## Task inputs
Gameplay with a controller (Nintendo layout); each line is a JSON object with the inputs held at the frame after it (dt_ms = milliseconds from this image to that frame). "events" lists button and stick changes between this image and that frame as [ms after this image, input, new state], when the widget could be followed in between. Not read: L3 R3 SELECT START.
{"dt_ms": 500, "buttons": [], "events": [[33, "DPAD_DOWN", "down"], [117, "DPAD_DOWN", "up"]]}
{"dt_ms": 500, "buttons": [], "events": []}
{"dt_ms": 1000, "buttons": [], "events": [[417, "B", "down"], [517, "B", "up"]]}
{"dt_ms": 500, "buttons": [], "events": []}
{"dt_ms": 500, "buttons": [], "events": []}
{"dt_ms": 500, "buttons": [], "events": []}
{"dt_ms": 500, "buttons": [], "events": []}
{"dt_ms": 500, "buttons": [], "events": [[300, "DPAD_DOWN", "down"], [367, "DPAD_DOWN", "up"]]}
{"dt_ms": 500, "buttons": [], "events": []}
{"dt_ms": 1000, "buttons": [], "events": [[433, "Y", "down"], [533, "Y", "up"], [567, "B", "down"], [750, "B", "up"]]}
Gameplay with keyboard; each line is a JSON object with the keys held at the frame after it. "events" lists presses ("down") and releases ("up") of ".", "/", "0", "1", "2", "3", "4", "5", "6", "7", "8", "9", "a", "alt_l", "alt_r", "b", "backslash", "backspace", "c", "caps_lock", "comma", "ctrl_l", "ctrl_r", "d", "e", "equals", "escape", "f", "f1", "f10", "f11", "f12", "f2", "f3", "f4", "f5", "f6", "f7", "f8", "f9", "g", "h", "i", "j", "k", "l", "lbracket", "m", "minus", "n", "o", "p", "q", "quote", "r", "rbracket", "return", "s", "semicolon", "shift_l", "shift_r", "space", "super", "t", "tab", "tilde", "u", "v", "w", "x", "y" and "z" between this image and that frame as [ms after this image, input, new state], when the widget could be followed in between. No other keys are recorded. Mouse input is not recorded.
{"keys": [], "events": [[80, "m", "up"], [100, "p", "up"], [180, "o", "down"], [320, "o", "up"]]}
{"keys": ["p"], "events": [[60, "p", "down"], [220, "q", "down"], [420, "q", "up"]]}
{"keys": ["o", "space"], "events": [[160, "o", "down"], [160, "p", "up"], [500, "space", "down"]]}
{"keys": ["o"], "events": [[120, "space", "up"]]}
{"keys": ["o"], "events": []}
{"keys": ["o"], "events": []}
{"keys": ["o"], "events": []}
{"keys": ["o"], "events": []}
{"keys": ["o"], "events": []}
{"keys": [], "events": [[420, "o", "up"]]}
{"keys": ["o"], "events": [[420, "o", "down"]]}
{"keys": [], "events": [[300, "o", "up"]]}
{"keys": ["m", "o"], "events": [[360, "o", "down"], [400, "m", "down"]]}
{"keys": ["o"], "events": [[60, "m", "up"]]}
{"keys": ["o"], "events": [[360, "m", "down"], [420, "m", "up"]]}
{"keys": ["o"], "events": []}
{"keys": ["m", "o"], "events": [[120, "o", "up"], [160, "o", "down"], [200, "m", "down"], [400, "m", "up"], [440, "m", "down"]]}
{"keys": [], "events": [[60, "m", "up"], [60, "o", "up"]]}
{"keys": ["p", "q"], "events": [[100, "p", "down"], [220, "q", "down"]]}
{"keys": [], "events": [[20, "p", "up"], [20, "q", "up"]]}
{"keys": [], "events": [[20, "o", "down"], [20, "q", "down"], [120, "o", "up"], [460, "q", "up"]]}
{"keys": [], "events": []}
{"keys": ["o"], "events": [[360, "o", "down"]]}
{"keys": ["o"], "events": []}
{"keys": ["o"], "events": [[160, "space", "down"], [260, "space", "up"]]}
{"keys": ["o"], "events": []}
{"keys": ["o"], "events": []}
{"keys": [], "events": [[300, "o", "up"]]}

## Your goal
Each record above has to be set down again, exactly and completely.

## Result
Gameplay with a controller (Nintendo layout); each line is a JSON object with the inputs held at the frame after it (dt_ms = milliseconds from this image to that frame). "events" lists button and stick changes between this image and that frame as [ms after this image, input, new state], when the widget could be followed in between. Not read: L3 R3 SELECT START.
{"dt_ms": 500, "buttons": [], "events": [[33, "DPAD_DOWN", "down"], [117, "DPAD_DOWN", "up"]]}
{"dt_ms": 500, "buttons": [], "events": []}
{"dt_ms": 1000, "buttons": [], "events": [[417, "B", "down"], [517, "B", "up"]]}
{"dt_ms": 500, "buttons": [], "events": []}
{"dt_ms": 500, "buttons": [], "events": []}
{"dt_ms": 500, "buttons": [], "events": []}
{"dt_ms": 500, "buttons": [], "events": []}
{"dt_ms": 500, "buttons": [], "events": [[300, "DPAD_DOWN", "down"], [367, "DPAD_DOWN", "up"]]}
{"dt_ms": 500, "buttons": [], "events": []}
{"dt_ms": 1000, "buttons": [], "events": [[433, "Y", "down"], [533, "Y", "up"], [567, "B", "down"], [750, "B", "up"]]}
Gameplay with keyboard; each line is a JSON object with the keys held at the frame after it. "events" lists presses ("down") and releases ("up") of ".", "/", "0", "1", "2", "3", "4", "5", "6", "7", "8", "9", "a", "alt_l", "alt_r", "b", "backslash", "backspace", "c", "caps_lock", "comma", "ctrl_l", "ctrl_r", "d", "e", "equals", "escape", "f", "f1", "f10", "f11", "f12", "f2", "f3", "f4", "f5", "f6", "f7", "f8", "f9", "g", "h", "i", "j", "k", "l", "lbracket", "m", "minus", "n", "o", "p", "q", "quote", "r", "rbracket", "return", "s", "semicolon", "shift_l", "shift_r", "space", "super", "t", "tab", "tilde", "u", "v", "w", "x", "y" and "z" between this image and that frame as [ms after this image, input, new state], when the widget could be followed in between. No other keys are recorded. Mouse input is not recorded.
{"keys": [], "events": [[80, "m", "up"], [100, "p", "up"], [180, "o", "down"], [320, "o", "up"]]}
{"keys": ["p"], "events": [[60, "p", "down"], [220, "q", "down"], [420, "q", "up"]]}
{"keys": ["o", "space"], "events": [[160, "o", "down"], [160, "p", "up"], [500, "space", "down"]]}
{"keys": ["o"], "events": [[120, "space", "up"]]}
{"keys": ["o"], "events": []}
{"keys": ["o"], "events": []}
{"keys": ["o"], "events": []}
{"keys": ["o"], "events": []}
{"keys": ["o"], "events": []}
{"keys": [], "events": [[420, "o", "up"]]}
{"keys": ["o"], "events": [[420, "o", "down"]]}
{"keys": [], "events": [[300, "o", "up"]]}
{"keys": ["m", "o"], "events": [[360, "o", "down"], [400, "m", "down"]]}
{"keys": ["o"], "events": [[60, "m", "up"]]}
{"keys": ["o"], "events": [[360, "m", "down"], [420, "m", "up"]]}
{"keys": ["o"], "events": []}
{"keys": ["m", "o"], "events": [[120, "o", "up"], [160, "o", "down"], [200, "m", "down"], [400, "m", "up"], [440, "m", "down"]]}
{"keys": [], "events": [[60, "m", "up"], [60, "o", "up"]]}
{"keys": ["p", "q"], "events": [[100, "p", "down"], [220, "q", "down"]]}
{"keys": [], "events": [[20, "p", "up"], [20, "q", "up"]]}
{"keys": [], "events": [[20, "o", "down"], [20, "q", "down"], [120, "o", "up"], [460, "q", "up"]]}
{"keys": [], "events": []}
{"keys": ["o"], "events": [[360, "o", "down"]]}
{"keys": ["o"], "events": []}
{"keys": ["o"], "events": [[160, "space", "down"], [260, "space", "up"]]}
{"keys": ["o"], "events": []}
{"keys": ["o"], "events": []}
{"keys": [], "events": [[300, "o", "up"]]}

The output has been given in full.